The road ran along the shore, the bay suddenly became alive, the white and red flags approached, and the sky-blue lion prepared to spring. Was not the sea, the kingdom of the old Vikings, subject to the island people; how long did the Sound stand beneath the dominion of Danish cannon?

And it was a submissive bay of the conquered East Sea, which here made its entry into the Schleswig-Holstein country of beeches and hedges.

Suddenly the waves became alive, from the narrow tongue of land, from Holsens, where the Leviathans, the armed men of war, lay, it came ever nearer like a dark cloud upon the billows, a dense evil-boding throng.

They were the Danish gun-boats; then flashed the shots, then blazed the touch-holes. Astonished, the waves caught the strange smoke of powder which spread itself over them like a veil, and the cartridges rattled on the strand.
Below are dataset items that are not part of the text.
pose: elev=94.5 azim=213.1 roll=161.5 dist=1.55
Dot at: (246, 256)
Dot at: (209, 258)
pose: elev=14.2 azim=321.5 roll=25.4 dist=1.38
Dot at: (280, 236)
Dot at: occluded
Like an ocean monster of the old legend rolling devouringly upon the land, death leaped from the waves and laid its victims low. The road became filled with corpses, of what use were the single bullets, which struck the boats; of what avail the temporary shelter behind the trunks of trees along the path!
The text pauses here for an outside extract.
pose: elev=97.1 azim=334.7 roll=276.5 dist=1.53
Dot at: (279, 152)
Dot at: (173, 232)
"Forward to the foundry!" rang the cry of death. It was a kind of trench granting protection. There they could fall fighting; here the band resembled game driven by the keepers, upon which the sportsmen can shoot from a safe position.

And with winged steps all thronged to the fort of death, determined, at least, to sell their lives dearly.

Cartridge upon cartridge blazed across; wounded and dying leaned against the tall stems of the beeches, and the down crashing branches decked these pale brows as if with a homely wreath of honour, upon which trickled the cold drops of death.

Already Blanden saw the smoking furnaces of the foundry before him; there a flash quivers through the cloud of vapour; in conical flight the birds of death swept through, on right and left, fell into the trees, here and there penetrated the earth, struck the companions by his side, and stretched Blanden himself on the ground. He gazed into the night, as it descended upon his eyes--the night of death--but uttered not a word of lament. His last thought before his senses forsook him was the futility of his life, which was honourably terminated by death upon the battle-field.

When he opened his eyes again amidst violent pain, he fancied he was still under the spell of a dream: had he awoke in India amongst the peris? His bewildered fancy led the favourite images of his waking dreams before his mind.